The little lounge, dimly lit and coloured the default cream of the rented home, slipped into a silence for the first time that night.
‘Blooming Goodman’s always late,’ Ange announced, but no one picked up the theme and they continued the feast of leaves to the ceramic beat of cheap cutlery on even cheaper plates.
The main course was trout, which at least had the decency to look like, and taste of fish.

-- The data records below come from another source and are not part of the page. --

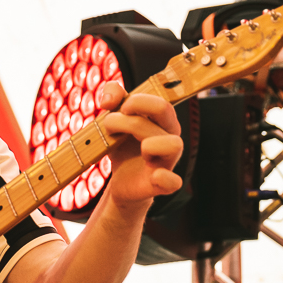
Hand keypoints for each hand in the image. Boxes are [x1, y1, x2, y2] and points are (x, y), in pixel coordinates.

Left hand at [96, 83, 183, 209]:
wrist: (122, 181)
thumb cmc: (123, 148)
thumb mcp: (115, 121)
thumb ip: (114, 100)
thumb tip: (108, 99)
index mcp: (161, 121)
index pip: (161, 101)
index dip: (138, 100)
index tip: (117, 108)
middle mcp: (170, 137)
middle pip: (165, 112)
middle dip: (132, 117)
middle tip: (111, 125)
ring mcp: (168, 161)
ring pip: (173, 144)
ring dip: (148, 143)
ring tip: (133, 150)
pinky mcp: (161, 184)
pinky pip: (173, 182)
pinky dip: (166, 179)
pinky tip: (154, 175)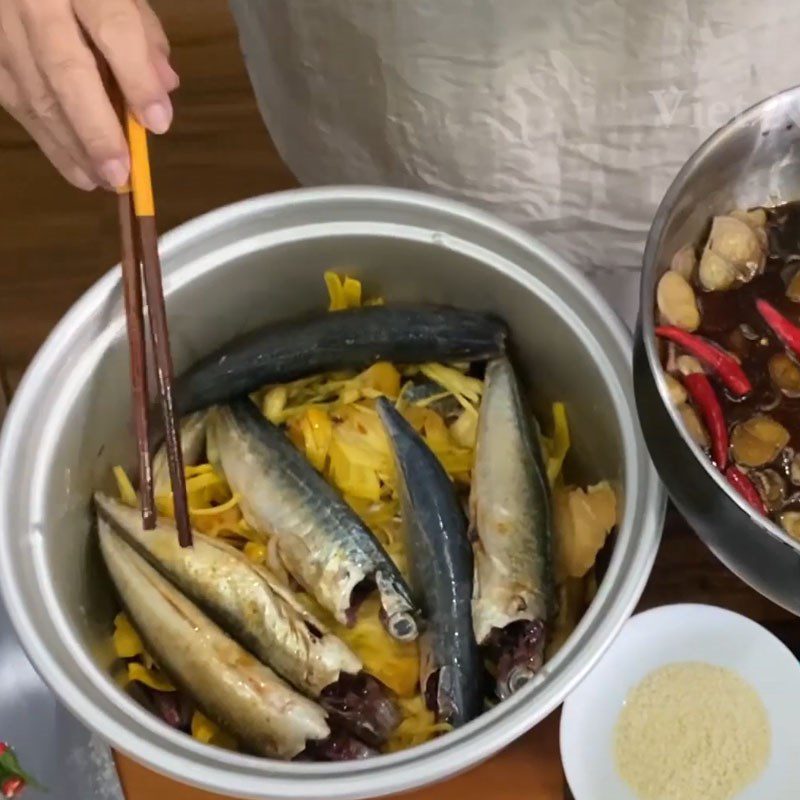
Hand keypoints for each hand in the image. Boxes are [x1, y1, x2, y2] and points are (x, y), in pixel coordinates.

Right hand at [0, 0, 177, 189]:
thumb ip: (142, 33)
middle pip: (64, 69)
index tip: (158, 123)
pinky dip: (48, 140)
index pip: (114, 28)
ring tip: (105, 180)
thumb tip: (163, 87)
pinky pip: (13, 100)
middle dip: (96, 128)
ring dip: (72, 146)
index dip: (137, 79)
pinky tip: (77, 168)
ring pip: (33, 92)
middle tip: (121, 173)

‘I wouldn’t mind being alone if only he wasn’t so damned happy,’ Ange snarled, waving her wine glass. ‘I have to walk round town all the time with a smile on my face, just in case they see me. It really hurts after a while.’
‘How’s the online dating thing going?’ Roz asked.
‘Awful. One bloke smelled of damp, but you can’t tell that from a computer, can you? Another started going on about how wonderful an invention Viagra was. Subtle as a sledgehammer, that boy.’
‘Sounds like he was made for you,’ Roz countered, prompting the sunshine of the first genuine laughter of the night.
‘I went out with a guy for a coffee, but couldn’t stop thinking about Mike,’ she continued, more quietly. ‘Weird, eh? We only speak through the solicitors and even that’s more like yelling, but you can’t get them out of your head.’
‘Who is this Mr. Goodman?’ Gayle asked, to change the subject. ‘Is he even coming?’
‘He’ll be here in a minute, just in time for pudding,’ Roz replied. ‘You know men. They’re only interested in the best bits.’
The trio took a break for coffee before they moved on to dessert. Ange bolted her ice cream, ‘In case it goes all melty,’ and switched back to wine, red this time. Her teeth grew darker as she ranted about a woman being better off on her own.
‘You’re probably right,’ the other two agreed, after a long pause.
‘Excusey moi for a minute,’ Ange said and headed out of the room, winking at Roz.
‘What was that about?’ Gayle asked.
‘Just too much wine, probably.’
The pots and pans were sending out guilt vibes, as they do, so Roz started loading the dishwasher, refusing Gayle’s offer of help. The doorbell rang, clear over the clattering.
‘It’s probably Goodman, at last. Can you get it?’ Roz asked Gayle, and she made for the door, put on a welcoming smile, but found no one there. She stepped out onto the drive, looked around, but the dark curve of the street was deserted except for badly parked cars.
Returning to the lounge she found Roz and Ange grinning, their glasses raised high. ‘Get it?’ Ange said. ‘That was Goodman at the door. He’s actually been with us all night.’
‘But so has Goodwoman,’ Roz added. ‘Three good women, in fact. Who’ll all look after each other through this. Won’t we?’
Gayle stood for a moment, then joined in the clinking of glasses and group hug. Ange was about to pour out more wine when she stopped in an instant, interrupted by the ring of the doorbell.